The study by researchers at the T.H. Chan School of Public Health, described as the first to link pesticides in fruits and vegetables to reproductive problems, leaves many questions unanswered. Because of the study's design, the researchers could not determine whether the pesticide residue caused the problems they found in the sperm of 155 men who provided samples at a fertility clinic.
But the results were clear enough to "suggest that exposure to pesticides used in agricultural production through diet may be sufficient to affect spermatogenesis in humans," the researchers wrote in their paper, published online in the journal Human Reproduction.
Pesticides have long been suspected for a possible impact on sperm production among men who work with them or are heavily exposed to them in the environment. And while consumption of pesticide residue does increase the chemicals' presence in urine, there is so far little evidence that affects human health, according to Jorge Chavarro, an assistant professor of nutrition and epidemiology at the public health school, and one of the authors of the study.

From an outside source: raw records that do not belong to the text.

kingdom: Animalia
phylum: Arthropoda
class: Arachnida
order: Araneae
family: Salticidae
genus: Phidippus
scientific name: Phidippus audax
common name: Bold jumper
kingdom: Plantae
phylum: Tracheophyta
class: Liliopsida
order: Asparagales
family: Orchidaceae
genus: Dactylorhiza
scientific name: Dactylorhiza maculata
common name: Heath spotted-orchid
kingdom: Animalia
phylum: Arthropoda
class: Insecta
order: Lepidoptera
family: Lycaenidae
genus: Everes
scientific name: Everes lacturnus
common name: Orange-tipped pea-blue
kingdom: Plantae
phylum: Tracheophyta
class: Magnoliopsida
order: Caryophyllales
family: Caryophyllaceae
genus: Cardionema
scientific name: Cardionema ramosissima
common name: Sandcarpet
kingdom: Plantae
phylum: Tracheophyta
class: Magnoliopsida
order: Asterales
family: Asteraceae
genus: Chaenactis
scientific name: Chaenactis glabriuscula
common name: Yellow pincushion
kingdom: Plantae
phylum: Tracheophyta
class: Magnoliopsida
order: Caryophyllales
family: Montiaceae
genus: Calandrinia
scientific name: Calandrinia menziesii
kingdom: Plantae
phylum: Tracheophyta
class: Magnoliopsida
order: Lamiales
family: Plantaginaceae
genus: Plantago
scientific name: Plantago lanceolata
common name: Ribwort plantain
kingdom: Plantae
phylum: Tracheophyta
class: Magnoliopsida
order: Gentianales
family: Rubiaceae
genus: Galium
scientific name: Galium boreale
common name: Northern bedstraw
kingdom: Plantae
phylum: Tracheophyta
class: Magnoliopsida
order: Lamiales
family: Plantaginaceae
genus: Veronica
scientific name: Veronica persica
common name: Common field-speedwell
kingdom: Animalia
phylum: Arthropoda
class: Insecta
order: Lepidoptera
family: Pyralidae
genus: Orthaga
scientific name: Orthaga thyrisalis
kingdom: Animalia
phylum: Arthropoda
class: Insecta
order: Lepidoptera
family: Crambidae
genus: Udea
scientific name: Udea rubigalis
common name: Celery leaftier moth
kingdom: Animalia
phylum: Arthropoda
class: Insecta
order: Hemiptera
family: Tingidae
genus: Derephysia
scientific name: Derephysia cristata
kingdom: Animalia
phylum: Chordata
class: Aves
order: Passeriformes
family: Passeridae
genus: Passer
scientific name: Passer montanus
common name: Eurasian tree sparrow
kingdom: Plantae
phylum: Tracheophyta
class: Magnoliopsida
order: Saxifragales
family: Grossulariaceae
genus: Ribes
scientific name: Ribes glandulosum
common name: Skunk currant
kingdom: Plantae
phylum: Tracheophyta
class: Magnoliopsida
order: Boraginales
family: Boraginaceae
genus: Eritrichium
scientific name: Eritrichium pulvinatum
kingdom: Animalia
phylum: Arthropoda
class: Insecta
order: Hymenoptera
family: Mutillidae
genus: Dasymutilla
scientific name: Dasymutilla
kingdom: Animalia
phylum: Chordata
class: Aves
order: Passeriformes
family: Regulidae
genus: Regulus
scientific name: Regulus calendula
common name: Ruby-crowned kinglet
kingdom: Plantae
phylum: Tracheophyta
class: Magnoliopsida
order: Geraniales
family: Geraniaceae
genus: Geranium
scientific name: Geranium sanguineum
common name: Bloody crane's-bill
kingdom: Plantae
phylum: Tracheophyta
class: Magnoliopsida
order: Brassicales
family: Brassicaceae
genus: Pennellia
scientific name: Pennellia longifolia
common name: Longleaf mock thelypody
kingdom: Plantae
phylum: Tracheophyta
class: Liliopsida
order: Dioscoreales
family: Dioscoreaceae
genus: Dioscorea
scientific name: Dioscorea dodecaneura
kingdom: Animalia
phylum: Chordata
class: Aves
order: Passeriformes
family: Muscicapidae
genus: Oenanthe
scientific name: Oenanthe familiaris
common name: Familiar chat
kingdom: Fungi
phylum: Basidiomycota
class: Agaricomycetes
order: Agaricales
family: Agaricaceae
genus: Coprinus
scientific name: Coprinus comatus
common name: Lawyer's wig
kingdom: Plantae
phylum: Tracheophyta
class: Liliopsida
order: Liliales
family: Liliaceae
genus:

The researchers used U.S. Department of Agriculture data to classify the levels of pesticide residue in 35 fruits and vegetables between 2006 and 2012. They asked 155 men how much of each they ate (they averaged .9 daily servings of high-pesticide produce and 2.3 servings of low- to moderate-pesticide fruits and vegetables), then checked their semen samples for a variety of problems.
When they ruled out smoking, obesity, age, physical activity and other factors, they found that men who consumed the largest amounts of high-residue fruits and vegetables had 49 percent lower sperm counts, 32 percent fewer normal-appearing sperm and a 29 percent lower ejaculate volume than men who ate the smallest amounts of those fruits and vegetables.
"I think this raises a lot more questions," Chavarro said in an interview. "It was actually very surprising to me ... that we were able to identify such a strong association, which to me says there is something going on there." But much more research, including a controlled, randomized study, is needed, he said. The study cautioned that because the research subjects were men who already were seeking help with possible fertility problems, the findings may not be applicable to the general public.
If there is a link, the study also doesn't tell us whether a single chemical in pesticides or many chemicals may be the culprit, Chavarro said. "One of the limitations of this study is that we cannot link exposure to any one pesticide. It may be linking back to a pesticide mixture, which is more difficult to assess," he said.
Nor would washing the foods carefully help eliminate the chemicals, he said. Pesticide residue can get into the roots of fruits and vegetables from the ground and into the substance of the foods themselves, Chavarro said.
Of course, that doesn't mean that people — even men being evaluated for possible fertility problems — should stop eating fruits and vegetables, which are widely recommended as part of a healthful diet. Chavarro said people should choose organic fruits and vegetables, which have been shown to contain much less pesticide residue, if they can, or select fruits and vegetables that don't absorb as much pesticide (see list below).
I've contacted Croplife America, which represents pesticide manufacturers, distributors and users, and am waiting for their reaction to the study.